On July 25, Air Force Research Laboratory (AFRL) Artificial Intelligence (AI) agents successfully piloted the uncrewed jet aircraft XQ-58A Valkyrie. The three-hour sortie is a demonstration of the first AFRL-developed AI algorithms on an XQ-58A Valkyrie. The flight was executed at the Eglin Test and Training Complex and follows a four-year partnership beginning with the Skyborg Vanguard and the Autonomous Aircraft Experimentation (AAx) programs.
DAF AI Test and Operations chief Col. Tucker Hamilton said “The mission proved out a multi-layer safety framework on an AI/ML-flown uncrewed aircraft and demonstrated an AI/ML agent solving a tactically relevant “challenge problem” during airborne operations,”, and added that “This sortie officially enables the ability to develop AI/ML agents that will execute modern air-to-air and air-to-surface skills that are immediately transferrable to other autonomy programs.”
The algorithms were developed by the Autonomous Air Combat Operations (AACO) team of the AFRL and matured as a result of millions of hours of high-fidelity simulation events and sorties on the X-62 VISTA, as well as hardware-in-the-loop events with the XQ-58A and ground test operations. AACO Program Manager, Dr. Terry Wilson, said that “AACO has taken a multi-pronged approach to uncrewed flight testing of machine learning Artificial Intelligence and has met operational experimentation objectives by using a combination of High-performance computing, modeling and simulation, and hardware in the loop testing to train an AI agent to safely fly the XQ-58 uncrewed aircraft,”
The Department of Defense (DOD) is committed to the responsible employment of AI, which requires collaboration between developers and users with acquisition specialists. AFRL commander Brig. Gen.

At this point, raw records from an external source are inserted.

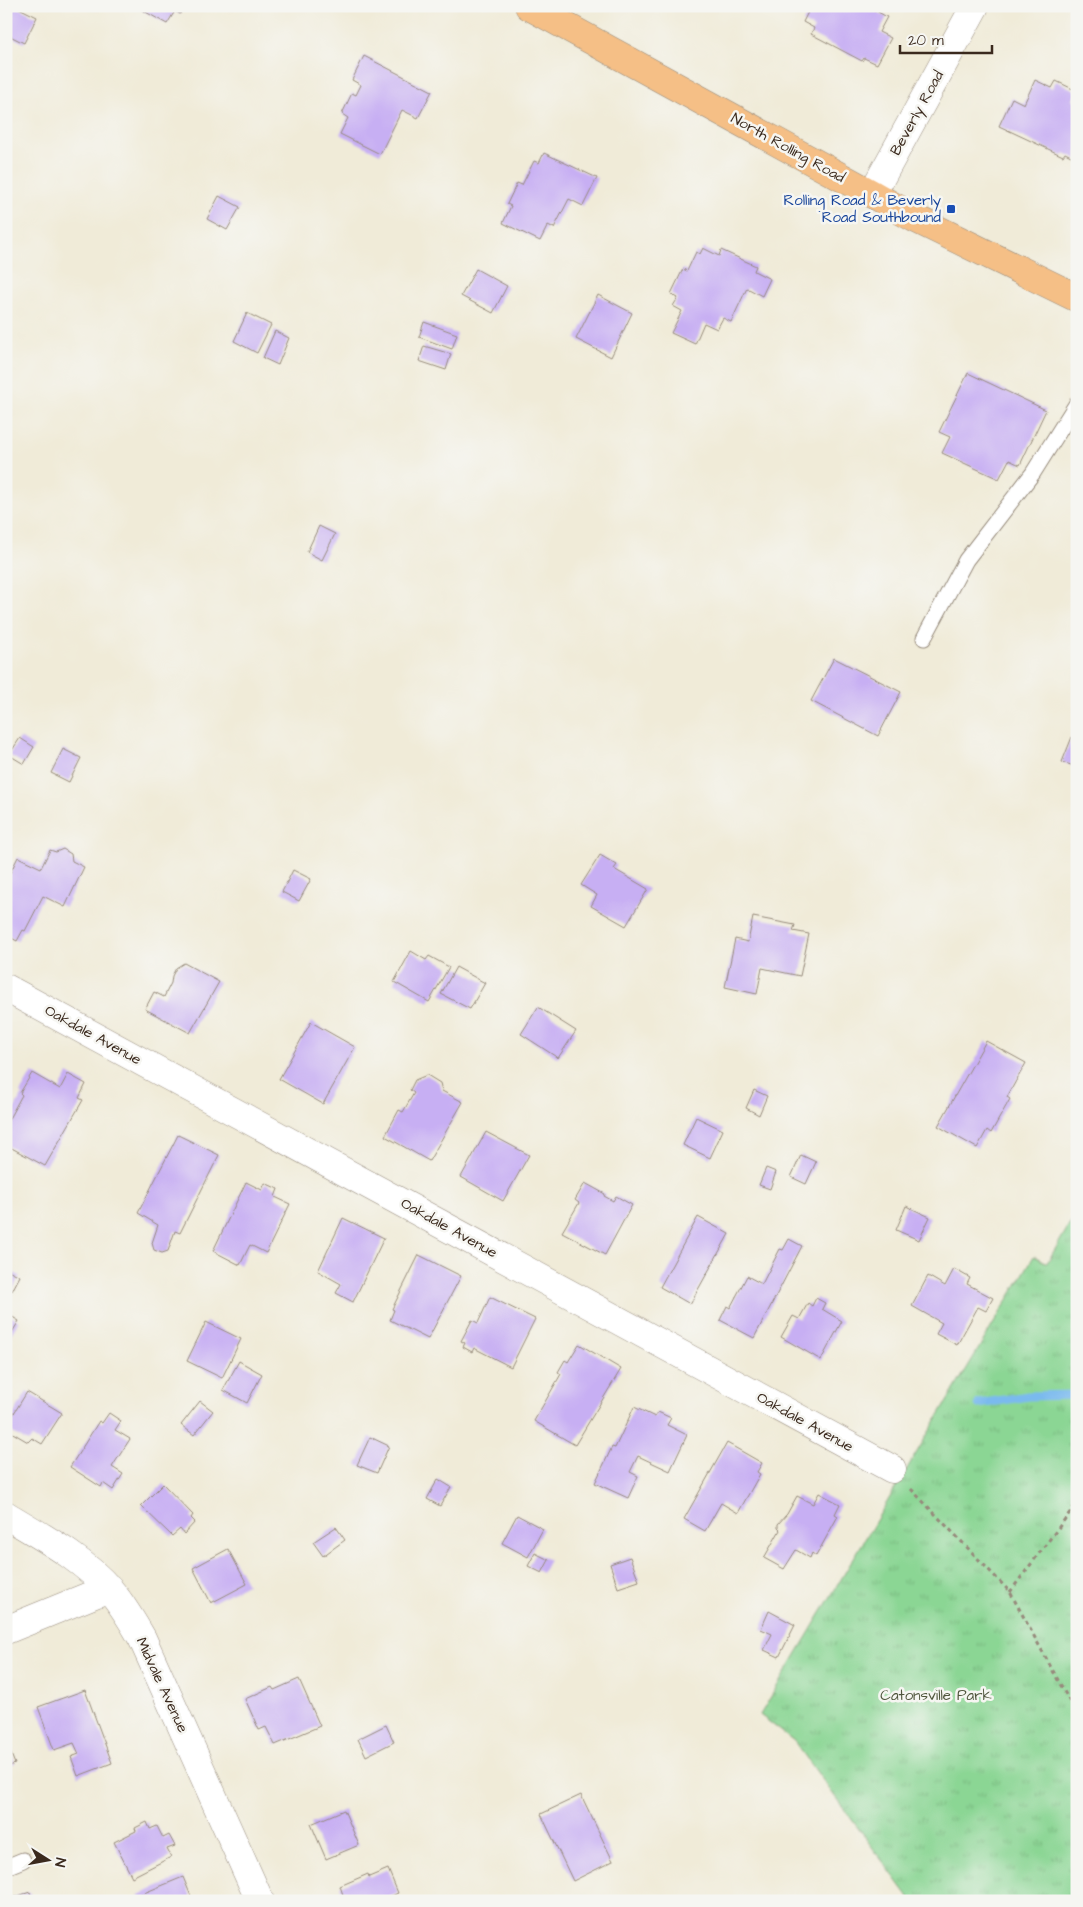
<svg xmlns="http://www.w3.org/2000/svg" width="1083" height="1907" font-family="'Architects Daughter',sans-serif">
<defs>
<pattern id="park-tufts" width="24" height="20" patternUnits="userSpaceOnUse" patternTransform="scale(1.25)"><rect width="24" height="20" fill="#8bd694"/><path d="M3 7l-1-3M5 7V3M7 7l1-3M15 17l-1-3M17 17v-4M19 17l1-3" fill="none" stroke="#79b87f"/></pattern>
</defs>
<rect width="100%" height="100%" fill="#f6f6f2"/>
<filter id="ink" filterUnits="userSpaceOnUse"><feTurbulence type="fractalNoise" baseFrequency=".02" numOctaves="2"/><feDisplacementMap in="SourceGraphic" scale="10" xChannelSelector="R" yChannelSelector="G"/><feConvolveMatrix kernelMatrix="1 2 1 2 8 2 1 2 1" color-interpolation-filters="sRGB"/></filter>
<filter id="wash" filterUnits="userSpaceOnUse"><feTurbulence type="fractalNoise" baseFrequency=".0096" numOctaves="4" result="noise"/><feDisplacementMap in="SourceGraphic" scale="20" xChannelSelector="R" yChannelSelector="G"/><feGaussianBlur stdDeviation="1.12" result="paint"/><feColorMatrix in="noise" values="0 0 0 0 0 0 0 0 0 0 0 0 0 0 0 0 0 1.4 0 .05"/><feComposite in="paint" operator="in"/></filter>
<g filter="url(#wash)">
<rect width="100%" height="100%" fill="#f0ebd8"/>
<path fill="url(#park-tufts)" stroke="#638059" d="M1077 1212V1901H912L794 1741 760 1715 1034 1256 1047 1263Z"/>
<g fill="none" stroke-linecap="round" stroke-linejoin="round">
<path stroke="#7abaee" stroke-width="9" d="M979 1404 1028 1396 1077 1395"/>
</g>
<g id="blocks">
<path fill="#c7aff3" d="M6 6H15L37 17 24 43 6 34Z
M135 6H184L180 14 175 11 167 24Z
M811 6H821L826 9 827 6H867L887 17 879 32 891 38 877 64 864 58 862 61 811 34 814 28 803 22Z
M364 56 432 91 418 118 402 110 380 154 340 134 348 118 342 114 352 93 356 95 361 85 352 80Z
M1035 80 1052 88 1056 81 1077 91 1073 100 1077 102V159L1065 153 1063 156 999 126 1012 98 1024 104Z
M544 153 597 178 583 206 569 199 554 228 548 225 540 241 503 223 511 206 507 204 517 183 522 185 534 161 539 163Z
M219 196 240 207 227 230 207 219Z
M703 248 719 256 721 250 756 266 754 271 770 279 762 296 747 288 731 322 723 318 717 329 704 323 695 344 671 333 682 311 673 306 678 298 671 294 683 269 687 271 696 252 700 254Z
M476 269 507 286 493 313 461 296Z
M598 295 632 313 611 357 576 339Z
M247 313 271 325 257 353 234 341Z
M424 322 457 334 452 349 419 337Z
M275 331 289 338 278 365 263 358Z
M424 346 451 354 446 370 419 361Z
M968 373 1046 410 1020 465 1009 460 999 479 942 453 950 437 939 432Z
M319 526 335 534 322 560 307 552Z
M834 658 901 692 878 736 811 701Z
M1072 737 1077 739V767L1062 762Z
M20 738 34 747 24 764 9 755Z
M63 749 81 758 69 782 51 773Z
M63 849 71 854 72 861 84 867 65 907 43 896 25 931 23 930 17 941 6 935V876L10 873 18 857 41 868 50 850 56 852Z
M600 855 617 865 614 869 648 889 626 926 591 906 597 895 581 885Z
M293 870 311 879 299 901 282 892Z
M753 917 795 925 793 931 809 934 800 976 762 968 757 994 725 987 735 939 748 942Z
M411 951 426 960 429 956 449 967 429 1002 394 982Z
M184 963 219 982 190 1033 145 1009 154 992 164 997 171 983 172 976 176 968Z
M456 967 485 983 470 1009 441 994Z
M538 1007 576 1031 558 1058 521 1034Z
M311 1022 355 1047 323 1104 279 1079Z
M986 1041 1026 1063 1007 1097 1010 1099 991 1133 987 1130 977 1148 938 1126Z
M32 1073 60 1089 68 1074 86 1084 79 1098 83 1100 45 1166 6 1145V1124L22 1095 20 1093Z
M427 1075 440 1083 442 1091 463 1102 429 1161 385 1136 399 1110 403 1112 414 1093 410 1090 415 1080Z
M754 1090 767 1096 759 1115 746 1108Z
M696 1117 723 1130 710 1158 683 1145Z
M486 1132 529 1155 503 1201 461 1177Z
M178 1135 219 1155 180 1233 175 1231 168 1251 162 1253 154 1250 152 1243 158 1225 138 1213Z
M801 1155 816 1162 806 1184 791 1177Z
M766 1168 776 1172 770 1189 759 1185Z
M246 1182 262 1190 265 1183 278 1189 275 1197 290 1204 266 1253 250 1245 240 1265 213 1251Z
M585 1183 605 1194 604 1196 613 1201 616 1196 632 1205 605 1255 562 1232 579 1203 575 1200Z
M906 1206 930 1217 919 1240 896 1230Z
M698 1217 729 1234 690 1304 660 1287Z
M343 1218 384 1238 353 1302 336 1293 341 1284 318 1271Z
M789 1239 802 1246 754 1338 720 1320 727 1306 730 1308 747 1276 762 1284 780 1249 783 1250Z
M419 1255 461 1276 428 1339 390 1320 394 1310 392 1309Z
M6 1269 20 1276 12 1291 6 1288Z
M954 1269 970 1278 967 1284 993 1298 986 1311 978 1307 957 1345 936 1334 942 1323 912 1306 928 1276 945 1286Z
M490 1297 535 1319 511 1367 474 1348 472 1352 463 1347 465 1343 461 1341 472 1320 478 1323Z
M816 1298 825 1303 822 1309 842 1321 821 1360 781 1337 793 1316 799 1319 808 1303 812 1306Z
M6 1313 19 1321 6 1342Z
M206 1322 241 1339 222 1378 187 1361Z
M579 1344 621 1369 575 1445 534 1421 561 1374 558 1372 565 1360 568 1362Z
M239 1361 262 1374 247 1403 223 1390Z
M27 1392 62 1413 42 1444 32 1438 28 1442 6 1429V1426Z
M200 1401 213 1411 194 1435 181 1425Z
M634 1407 655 1417 658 1412 671 1418 667 1425 687 1435 670 1471 638 1456 630 1472 638 1476 628 1498 595 1483 612 1447 615 1448Z
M109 1413 121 1421 115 1430 130 1439 112 1467 123 1474 113 1490 103 1483 101 1487 70 1467 99 1421 102 1423Z
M370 1437 389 1446 377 1473 357 1465Z
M727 1443 762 1463 757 1472 760 1474 738 1513 721 1503 705 1531 684 1519Z
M438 1479 451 1487 440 1506 427 1499Z
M163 1484 193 1515 191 1518 195 1522 184 1534 180 1529 172 1536 141 1506Z
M819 1493 840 1504 835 1514 838 1516 816 1556 812 1553 810 1558 796 1550 784 1569 764 1558 780 1530 778 1528V1524L787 1514 797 1496 813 1504Z
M517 1515 543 1529 528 1557 502 1543Z
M336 1527 345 1540 323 1556 313 1542Z
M228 1549 247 1584 211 1603 193 1568Z
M535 1553 549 1560 542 1573 528 1566Z
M630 1557 639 1581 618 1588 610 1564Z
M769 1611 795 1625 779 1657 764 1650 772 1634 761 1629Z
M299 1679 320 1726 275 1745 266 1727 259 1730 245 1699 272 1687 274 1690Z
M85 1690 112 1763 78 1776 71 1757 79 1754 74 1743 54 1750 38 1707Z
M386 1725 394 1742 366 1756 358 1739Z
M6 1742 15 1764 6 1767Z
M581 1795 613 1861 573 1881 541 1814Z
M344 1810 359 1845 326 1859 311 1824Z
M147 1822 150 1829 157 1826 163 1838 169 1835 175 1846 167 1849 171 1857 132 1877 114 1842 136 1831 135 1828Z
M388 1869 398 1893 382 1901H345L340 1886 368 1874 369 1877Z
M183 1877 193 1901H141L139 1895Z
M30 1892 33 1901H16L15 1897Z"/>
</g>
</g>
<g filter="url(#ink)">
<use href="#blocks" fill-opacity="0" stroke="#968a7b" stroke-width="1"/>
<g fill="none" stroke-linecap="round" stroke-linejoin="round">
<defs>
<path id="lane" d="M924 638 966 560 1033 473 1077 403
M6 1867 23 1860"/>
<path id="street" d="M872 194 975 6
M6 988 892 1469
M6 1515C42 1537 82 1558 110 1590 123 1605 132 1621 142 1638L260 1901
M6 1630 109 1588"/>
<path id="primary" d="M529 6 872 194 914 218 1077 298"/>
</defs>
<use href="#lane" stroke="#968a7b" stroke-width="17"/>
<use href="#street" stroke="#968a7b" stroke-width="29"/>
<use href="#primary" stroke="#968a7b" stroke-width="29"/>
<path stroke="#968a7b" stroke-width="3" stroke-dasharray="4 4" stroke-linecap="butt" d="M911 1489 1010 1592 1077 1715
M1010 1592 1077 1503"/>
<use href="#lane" stroke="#fff" stroke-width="15"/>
<use href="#street" stroke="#fff" stroke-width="28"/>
<use href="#primary" stroke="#f5bf86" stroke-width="28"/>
</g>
</g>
<rect fill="#1a4fb4" stroke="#f6f6f2" stroke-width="2" x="946" y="204" width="10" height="10" rx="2.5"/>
<g text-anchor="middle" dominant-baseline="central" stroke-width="5" stroke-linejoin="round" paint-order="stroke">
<g font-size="15" fill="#3b2a1e" stroke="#f6f6f2">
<text transform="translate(917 113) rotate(-61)">Beverly Road</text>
<text transform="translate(788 148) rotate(29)">North Rolling Road</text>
<text transform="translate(93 1035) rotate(29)">Oakdale Avenue</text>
<text transform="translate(449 1228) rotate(29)">Oakdale Avenue</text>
<text transform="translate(805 1422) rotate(29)">Oakdale Avenue</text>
<text transform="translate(162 1685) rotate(65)">Midvale Avenue</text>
</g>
<g font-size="15" fill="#164399" stroke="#f6f6f2" text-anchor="end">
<text x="941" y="200">Rolling Road &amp; Beverly<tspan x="941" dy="17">Road Southbound</tspan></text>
</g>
<g font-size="15" fill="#4f553c" stroke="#f6f6f2">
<text x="936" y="1695">Catonsville Park</text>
</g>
</g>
<rect width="1083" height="1907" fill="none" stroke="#f6f6f2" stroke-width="25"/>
<g transform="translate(48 1860) rotate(101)" stroke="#f6f6f2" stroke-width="4" paint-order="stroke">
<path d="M0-4L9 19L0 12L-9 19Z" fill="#3b2a1e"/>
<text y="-8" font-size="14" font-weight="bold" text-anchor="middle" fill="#3b2a1e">N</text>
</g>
<path d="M900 45v8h92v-8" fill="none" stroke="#3b2a1e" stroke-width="2.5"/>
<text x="908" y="45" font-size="15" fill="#3b2a1e" stroke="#f6f6f2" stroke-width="4" paint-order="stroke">20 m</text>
</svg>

Scott Cain, said “AI will be a critical element to future warfighting and the speed at which we’re going to have to understand the operational picture and make decisions,”, adding that “AI, Autonomous Operations, and Human-Machine Teaming continue to evolve at an unprecedented pace and we need the coordinated efforts of our government, academia, and industry partners to keep pace.”